Questions on the material:
#1 Extract the passage from the console online services excerpt that starts at "The Xbox Live service is" and ends at "Xbox Live Silver.".
#2 According to the console online services excerpt, in what month and year did Microsoft rebrand its service as Xbox network?
#3 List every video game console that the console online services excerpt names as supported by PlayStation Network.

Page excerpt:
● ● ● ● ● ● ●

The Xbox Live service is available as both a free and subscription-based service, known as Xbox Live Free and Xbox Live Gold respectively, with several features such as online gaming restricted to the Gold service. Prior to October 2010, the free service was known as Xbox Live Silver.
It was announced on June 10, 2011, that the service would be fully integrated into Microsoft's Windows 8.

Xbox Live continued to be offered as part of Microsoft's future consoles, the Xbox One and the Xbox Series X and Series S, as well as with integration with Windows 10 and Windows 11. The Xbox Live Gold subscription was also bundled as part of the Xbox Game Pass Ultimate service, providing both the Xbox Live services and the library of games offered from Xbox Game Pass. Microsoft rebranded the service as simply Xbox network in March 2021. By January 2021, Microsoft reported that there were more than 100 million Xbox network subscribers (including those through the Xbox Game Pass subscription).

===PlayStation Network===

PlayStation Network, often abbreviated as PSN, is an online multiplayer gaming and digital media delivery service provided/run by Sony Computer Entertainment for use with the PlayStation 3, PlayStation 4, PlayStation 5, PlayStation Portable and PlayStation Vita video game consoles. The PlayStation Network is free to use, giving the user an identity for their online presence and to earn trophies in games.

● ● ● ● ● ● ●

Data section:
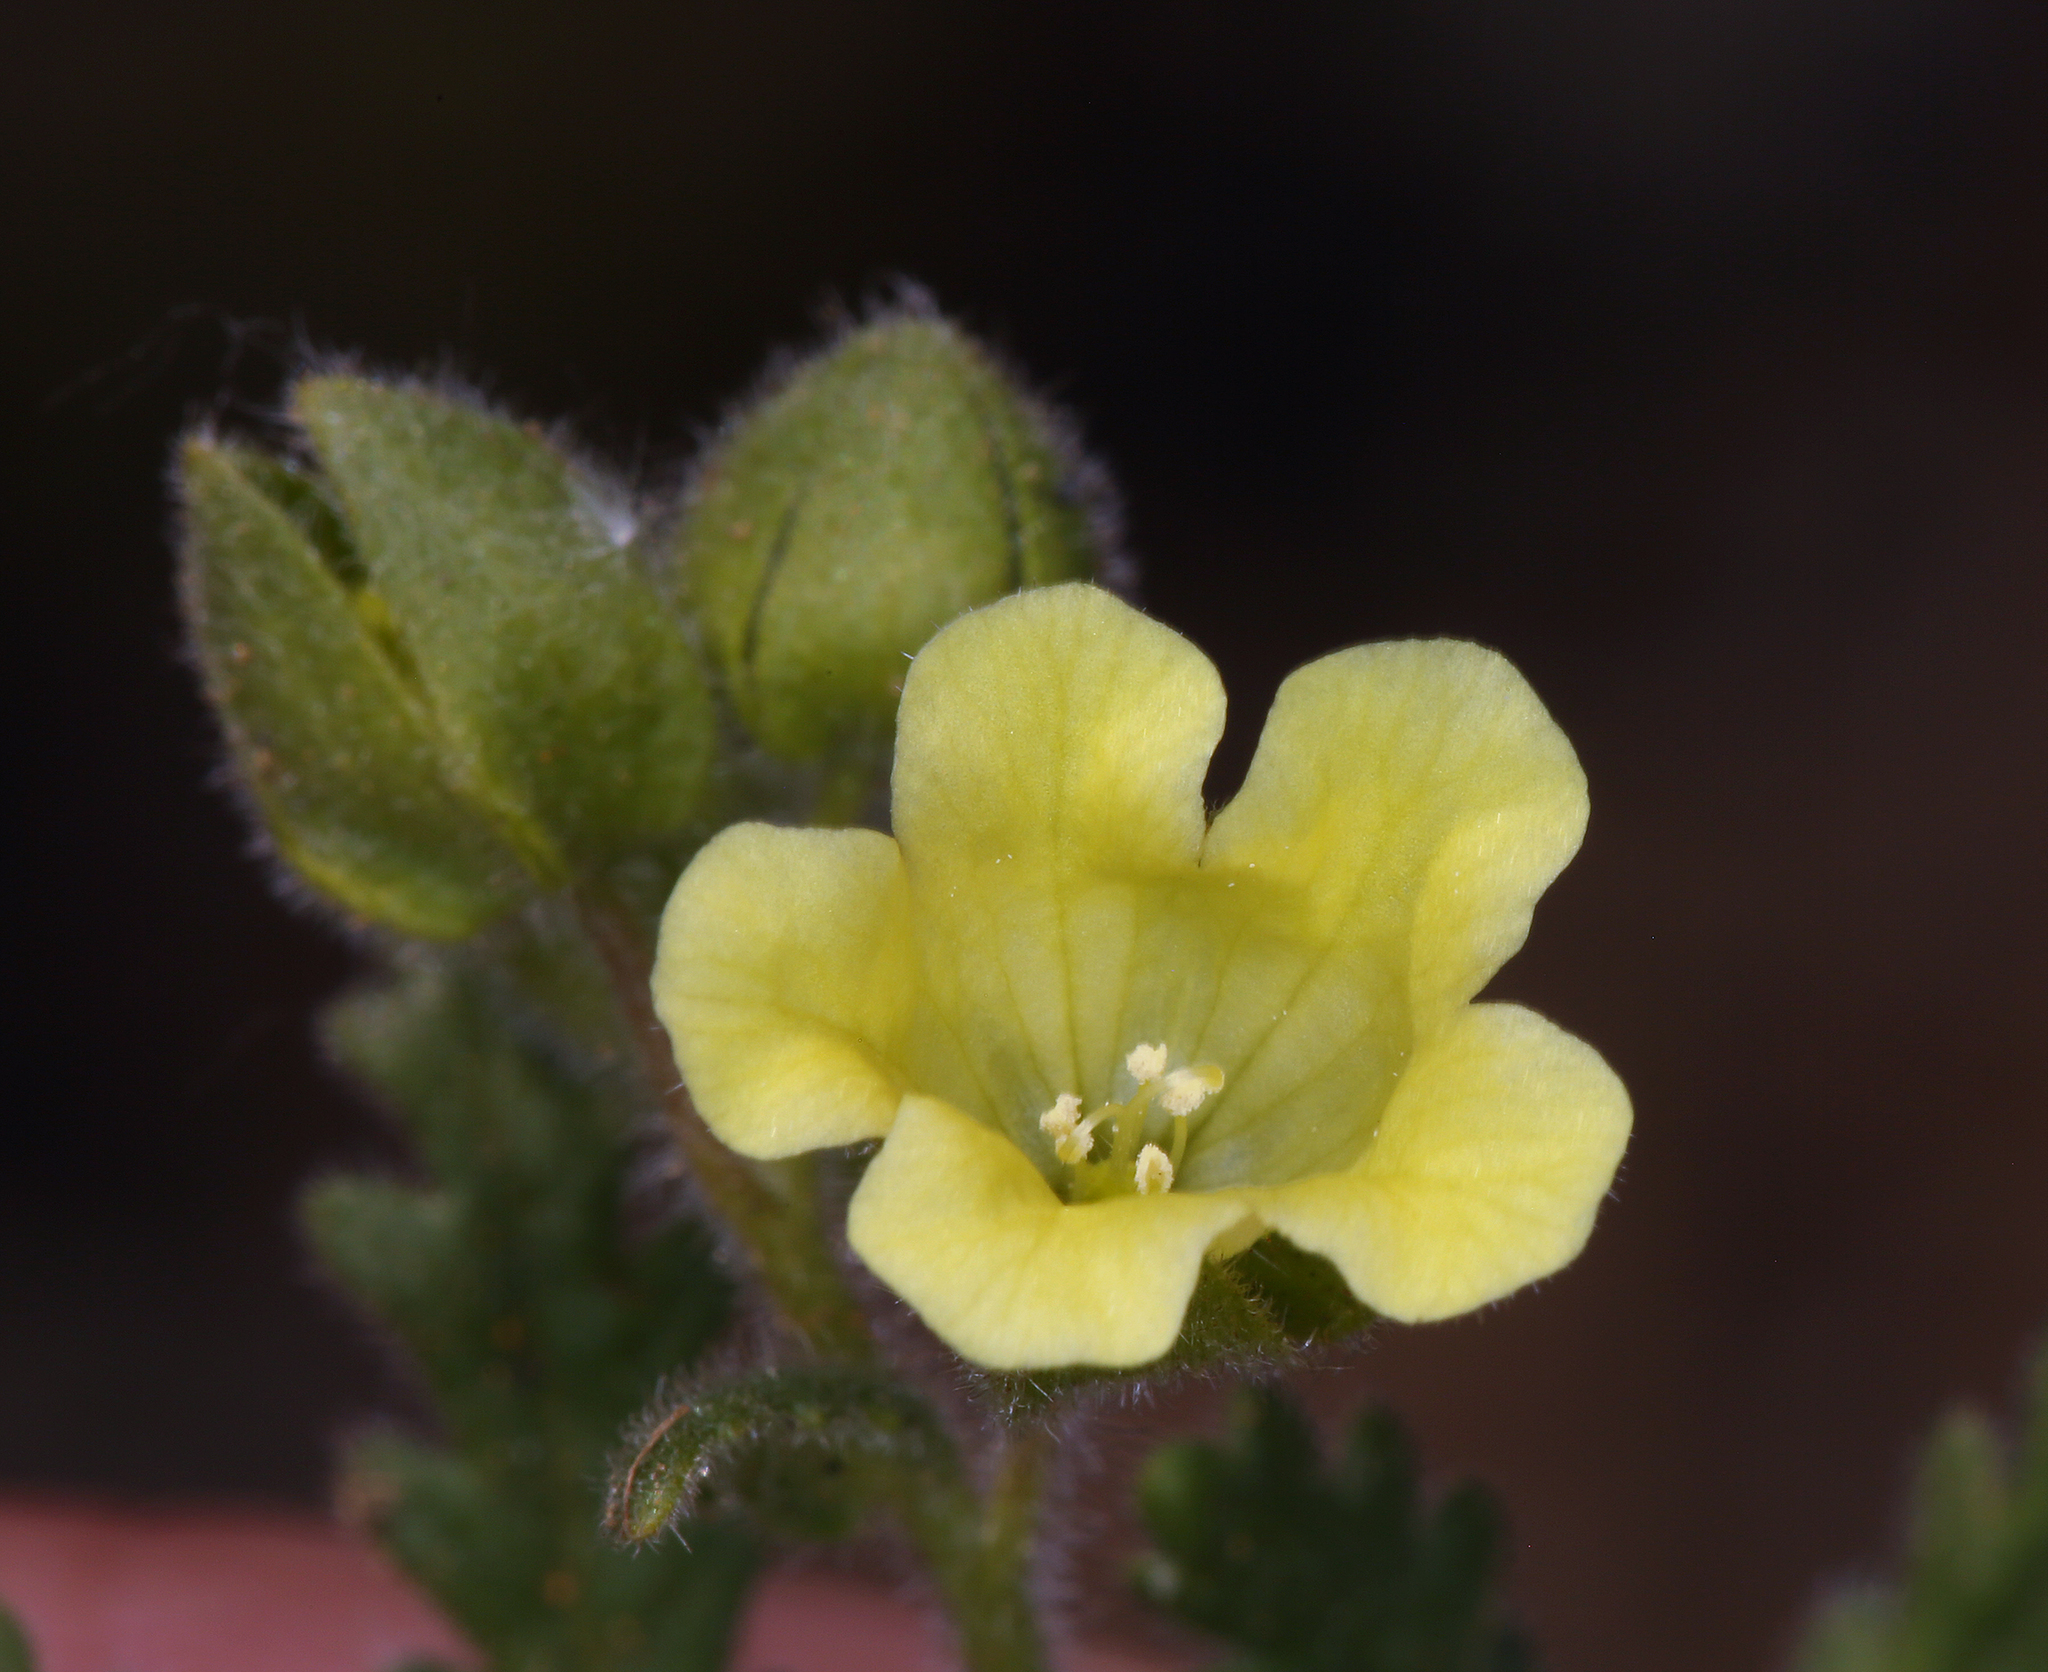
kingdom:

● ● ● ● ● ● ●

Outputs for the tasks:
#1
The Xbox Live service is available as both a free and subscription-based service, known as Xbox Live Free and Xbox Live Gold respectively, with several features such as online gaming restricted to the Gold service. Prior to October 2010, the free service was known as Xbox Live Silver.

#2 March 2021

#3 PlayStation 3, PlayStation 4, PlayStation 5, PlayStation Portable, PlayStation Vita